Mister Rogers and Me
Cristofer Wagner’s personal documentary presents his own story about Fred Rogers, one of the most popular--and easily satirized--television personalities in the medium’s history. This engaging portrait earnestly shows how Rogers’ self-effacing and honest approach not only benefited millions of children (and their parents) for decades, but was exactly how the man lived his life off-camera as well. Extras include a commentary, Q&A, interviews.

Moses and Aaron
(New Yorker)
Arnold Schoenberg’s lone opera--intense (but problematic) musically--is dramatically stiff, so the decision of Jean-Marie Straub and Daniele Huillet to keep their 1975 film visually static is a smart one. The actors’ lip-synching doesn’t mesh with their arch performances, but strangely, that disconnect contextualizes a problematic 20th century opera telling an ancient story. It’s not an enervating experience, but it is an audacious one. The lone extra is the directors’ minimalist adaptation of Schoenberg’s Accompaniment to a Film Scene.

The grit and grime of London’s inner city are the stars of this 1978 British TV mini-series, which stars an impressive Tom Bell as a jailbird who returns to his old stomping grounds after eight years up the river and finds it both the same and irrevocably changed. Skillfully written by Trevor Preston and directed by Jim Goddard, this five-hour drama memorably evokes the seediness of criminals without romanticizing them, and features a stunning turn by Brian Cox as a deadly mob boss. Extras include audio commentaries.

Director Gustavo Taretto’s romantic comedy is too clever by half: by bypassing his charismatic stars--Javier Drolas and the Pilar Lopez de Ayala--for amusingly droll but cloying segments, Taretto overwhelms the humanity at the heart of his machinery. But thanks to his two stars--especially Ayala, a spectacular and little-seen actress who, in a just world, would be more popular than Penelope Cruz--the movie is watchable, even if it skimps on depth or insight.

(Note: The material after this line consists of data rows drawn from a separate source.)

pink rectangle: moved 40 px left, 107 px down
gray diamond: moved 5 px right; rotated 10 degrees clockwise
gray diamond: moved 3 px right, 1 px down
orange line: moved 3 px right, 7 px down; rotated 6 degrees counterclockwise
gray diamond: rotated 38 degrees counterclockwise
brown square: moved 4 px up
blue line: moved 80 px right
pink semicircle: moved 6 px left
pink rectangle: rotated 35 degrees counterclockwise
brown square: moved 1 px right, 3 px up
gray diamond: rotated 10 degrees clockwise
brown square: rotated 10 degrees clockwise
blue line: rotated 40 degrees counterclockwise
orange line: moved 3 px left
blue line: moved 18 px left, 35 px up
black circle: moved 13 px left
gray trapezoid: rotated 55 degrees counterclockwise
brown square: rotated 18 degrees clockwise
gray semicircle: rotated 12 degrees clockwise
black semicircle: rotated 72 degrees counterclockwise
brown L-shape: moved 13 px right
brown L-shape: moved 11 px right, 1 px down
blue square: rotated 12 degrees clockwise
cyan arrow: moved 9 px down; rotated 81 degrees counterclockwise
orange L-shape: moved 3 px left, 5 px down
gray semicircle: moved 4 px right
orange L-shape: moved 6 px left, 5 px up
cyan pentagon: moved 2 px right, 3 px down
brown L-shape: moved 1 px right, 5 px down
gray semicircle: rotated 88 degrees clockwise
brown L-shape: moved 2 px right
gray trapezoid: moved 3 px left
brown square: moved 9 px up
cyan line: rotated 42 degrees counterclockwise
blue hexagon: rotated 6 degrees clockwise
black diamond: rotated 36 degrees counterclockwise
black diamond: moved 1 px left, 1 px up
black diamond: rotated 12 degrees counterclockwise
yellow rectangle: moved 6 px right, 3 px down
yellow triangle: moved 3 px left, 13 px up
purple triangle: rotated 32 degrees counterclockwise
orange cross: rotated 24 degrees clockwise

Snow White: A Deadly Summer
This tame, PG-13 thriller dangles its tantalizing premise--troubled teen may or may not be targeted by her evil stepmother--in front of viewers but offers little payoff aside from a twist ending. The actors can’t do much with a well-worn storyline, and Shanley Caswell, in the lead role, isn’t allowed to do much more than look cute. Teenagers--the obvious audience for this--will also be unimpressed with a routine, mostly unscary horror film. The lone extra is an audio commentary.